= Conrad B. Duberstein =

American judge (c. 1915–2005)

Conrad B. Duberstein (c. 1915 – November 18, 2005) was for many years the Chief Judge of the United States Bankruptcy Court for the Eastern District of New York. A decorated World War II veteran, he became a partner at Otterbourg, Steindler, Houston & Rosen and chaired the firm's creditor's rights department before being nominated to the bench.

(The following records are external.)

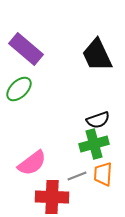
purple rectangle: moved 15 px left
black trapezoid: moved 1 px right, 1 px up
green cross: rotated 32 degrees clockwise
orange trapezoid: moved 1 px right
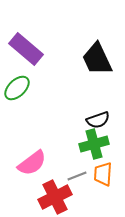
black trapezoid: moved 4 px down
green ellipse: moved 2 px left, 1 px up
red cross: moved 3 px right; rotated 28 degrees counterclockwise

Born in Bronx, New York, Duberstein graduated from Brooklyn College in 1938, and received a J.D. from St. John's University School of Law in 1942. He served in the United States Army during World War II, from 1943 to 1945, in the 91st Infantry Division of the 5th Army, serving in combat in Italy. His military honors included a Bronze Star Medal, a Purple Heart, and a Combat Infantryman Badge. Following the war, he was in private practice in the area of bankruptcy until 1981, first with Schwartz, Rudin and Duberstein, and then with Otterbourg, Steindler, Houston and Rosen. In 1981, he began his service in the federal bankruptcy court, where he was Chief Judge for over twenty years, from 1984 until his death, in 2005, in New York.

The Conrad B. Duberstein Moot Court Competition is named for him, and the Conrad B. Duberstein United States Bankruptcy Courthouse was renamed in his honor in 2009.